The Petitioner, James Britt, appeals the denial of his petition for post-conviction relief from his premeditated first degree murder conviction, alleging he received ineffective assistance of counsel. After review, we affirm the denial of the petition.

Shelby County Court of Criminal Appeals 04/25/17
David Andrew Oliver v. State of Tennessee
E2016-02244-CCA-R3-PC
Authoring Judge: Judge John Everett Williams
Trial Court Judge: Judge Steven Wayne Sword

The Petitioner, David Andrew Oliver, appeals the denial of his petition for post-conviction relief in which he challenged his rape of a child conviction and twenty-five year prison sentence. On appeal, the Petitioner contends that he was denied his right to the effective assistance of counsel, arguing that trial counsel should have advised him to testify at trial. We affirm the post-conviction court’s denial of relief.

Knox County Court of Criminal Appeals 04/25/17
State of Tennessee v. Mark Oden Potts
M2016-02079-CCA-R3-CD
Authoring Judge: Judge Timothy L. Easter
Trial Court Judge: Judge Franklin L. Russell

Defendant, Mark Oden Potts, pled guilty to various drug-related offenses.  He received an effective sentence of eight years as a standard offender.  On appeal, he argues that the trial court abused its discretion by denying an alternative sentence of probation or community corrections.  After reviewing the record, we affirm the judgments of the trial court.

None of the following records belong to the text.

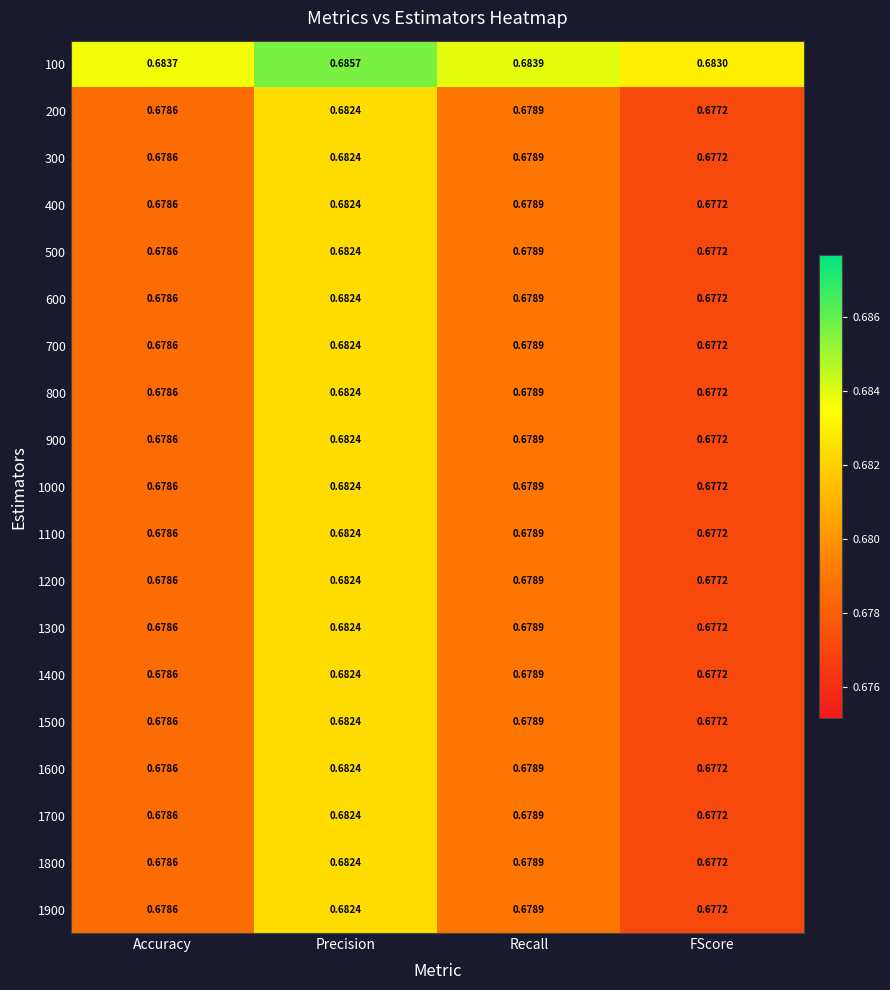

At which category is the sum across all series the highest?

Precision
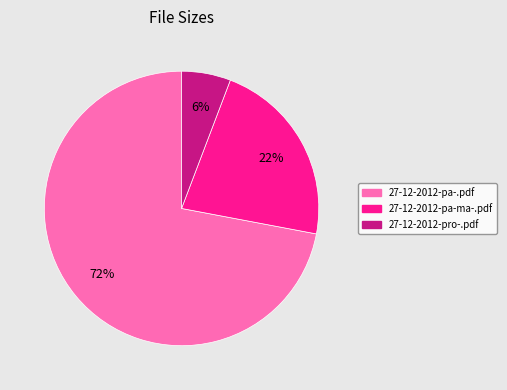

How many slices are in this pie chart?

3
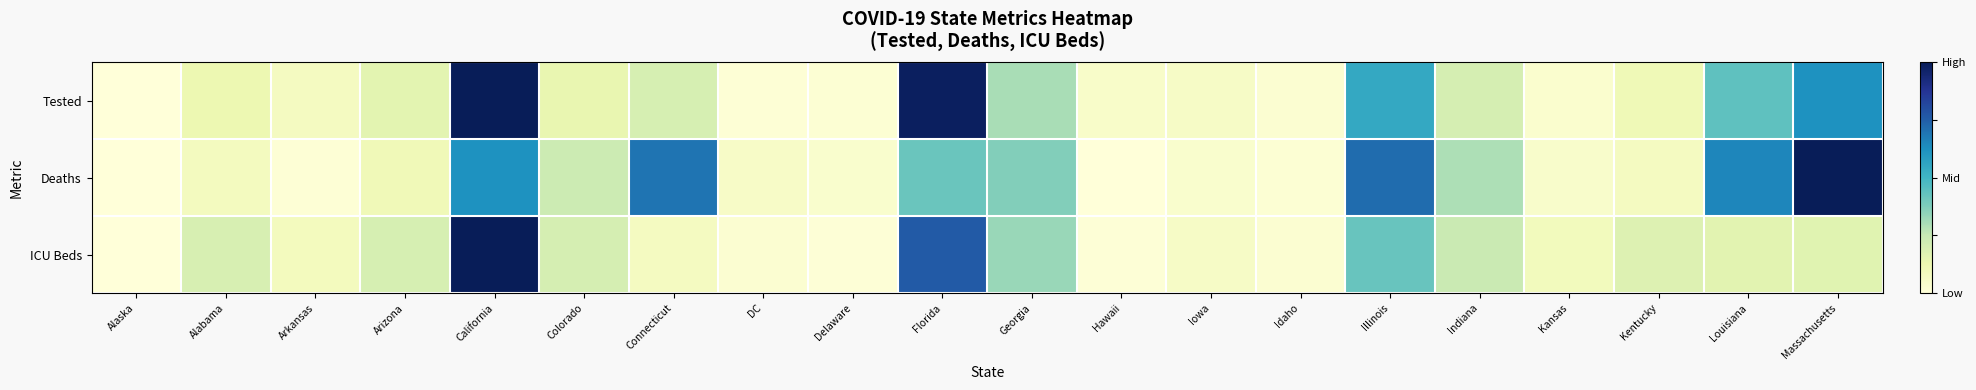

Which series has the largest range (max minus min)?

Tested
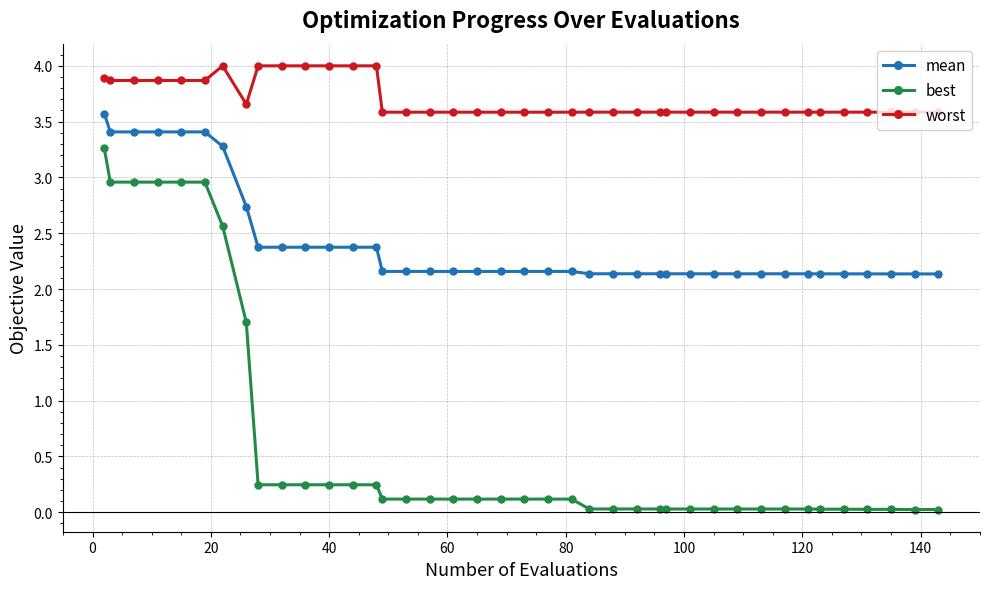

Which series has the largest total across all categories?

worst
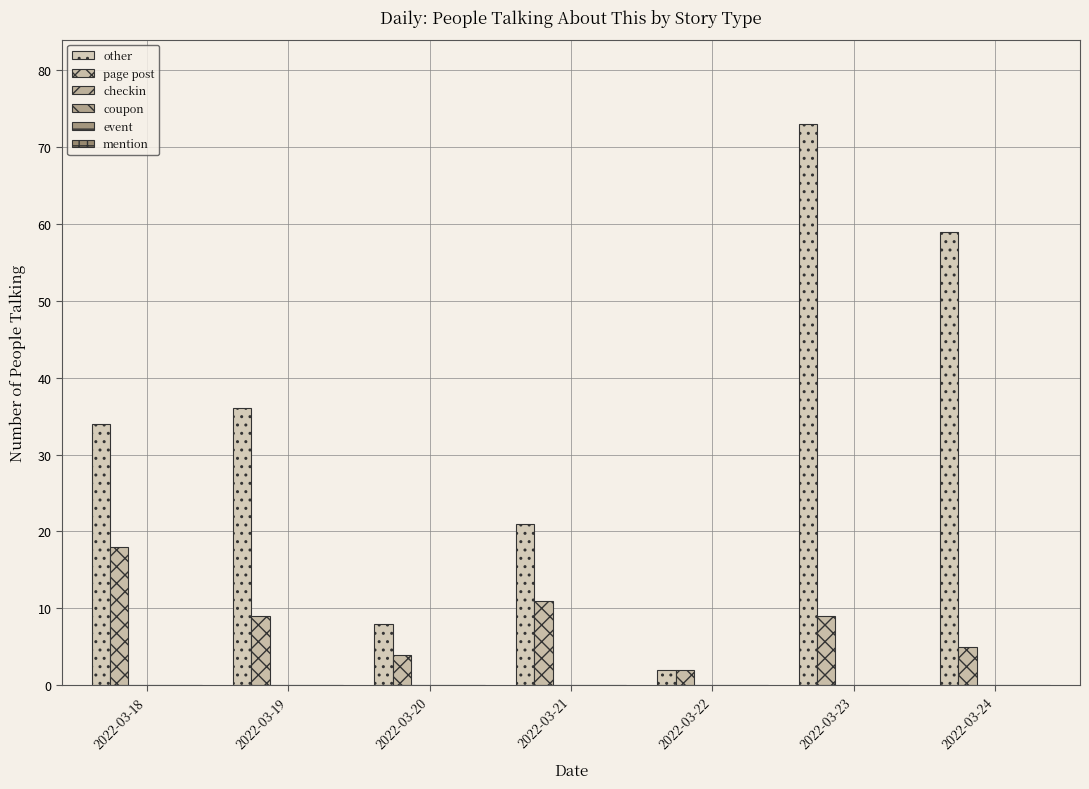

How many bars are there in total?

14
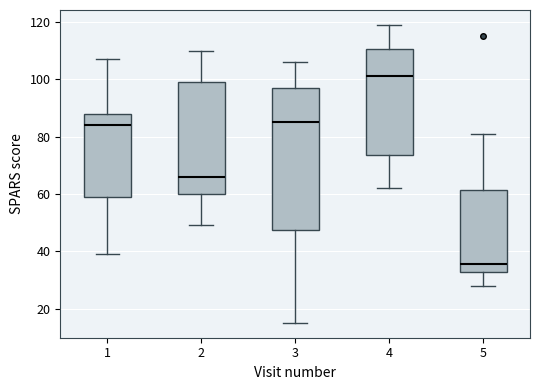

Reading left to right, transcribe this box plot: for each box, give where its median line is, the range the box spans, and where its two whiskers end, as read against the y-axis. The values are not printed on the chart, so give them approximately, as read against the axis.

1: median 84, box 60 to 88, whiskers 40 to 108
2: median 66, box 60 to 100, whiskers 50 to 110
3: median 86, box 48 to 98, whiskers 16 to 106
4: median 102, box 74 to 110, whiskers 62 to 120
5: median 36, box 32 to 62, whiskers 28 to 82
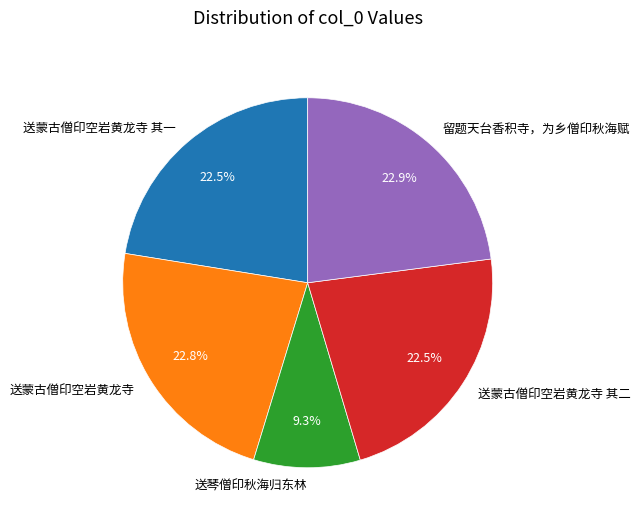

Is 送蒙古僧印空岩黄龙寺 其一 the majority of the pie?

No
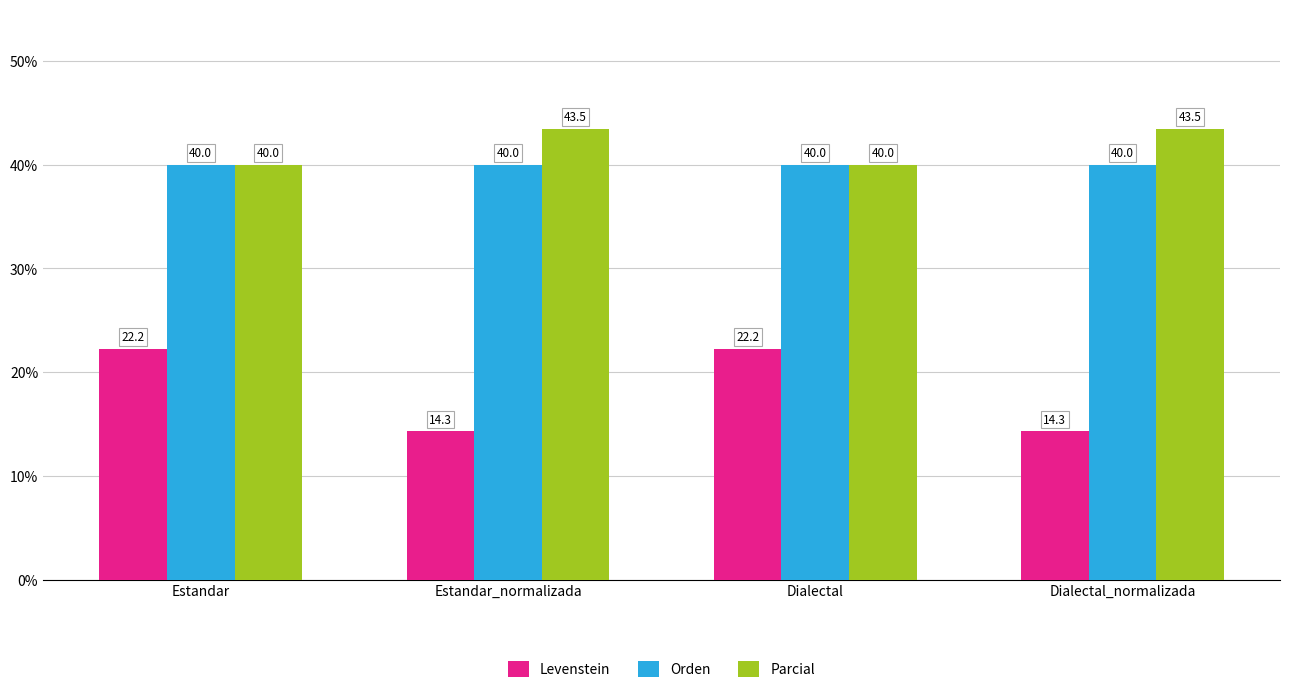

The Levenstein series shows 14.3 at Estandar_normalizada. True or false?

True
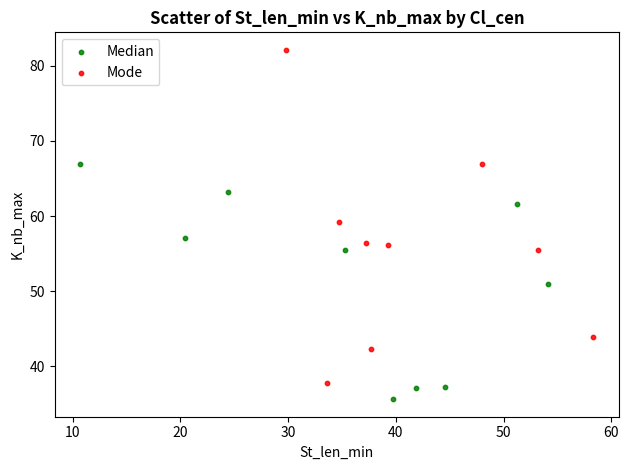

What are all the series names shown in the legend?

Median, Mode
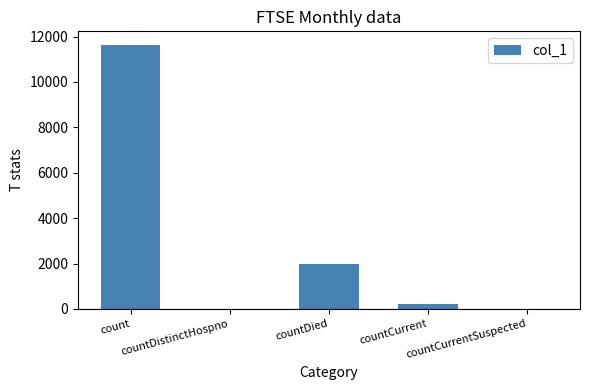

What is the sum of all values?

13852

Bedford County Court of Criminal Appeals 04/25/17
State of Tennessee v. Thomas R. Davis
E2016-01622-CCA-R3-CD
Authoring Judge: Judge John Everett Williams
Trial Court Judge: Judge G. Scott Green

A Knox County jury convicted the Defendant, Thomas R. Davis, of simple possession of a controlled substance; simple possession of a controlled substance, third offense; and misdemeanor evading arrest. Following a sentencing hearing, the trial court sentenced the Defendant to eleven months and twenty-nine days each for simple possession of a controlled substance and evading arrest and one year for simple possession of a controlled substance, third offense. The trial court merged the drug convictions and ordered the Defendant to serve his sentences concurrently, for an effective sentence of one year. On appeal, the Defendant contends that due to an amendment to Tennessee Code Annotated section 39-17-418(e) that went into effect prior to the sentencing hearing, he did not qualify for enhanced punishment for simple possession of a controlled substance based on prior convictions. We conclude that the amendment to Tennessee Code Annotated section 39-17-418(e) controls and that, as a result, the Defendant did not qualify for enhancement punishment for his simple possession conviction based on his prior convictions. Accordingly, the judgments of the trial court are reversed in part and affirmed in part. The Defendant’s conviction for simple possession of a controlled substance as a Class E felony as reflected in the judgment for count 12 is dismissed, and the case is remanded to the trial court for entry of a corrected judgment reflecting the $2,500 fine imposed by the jury in count 11 and for further proceedings in accordance with this opinion.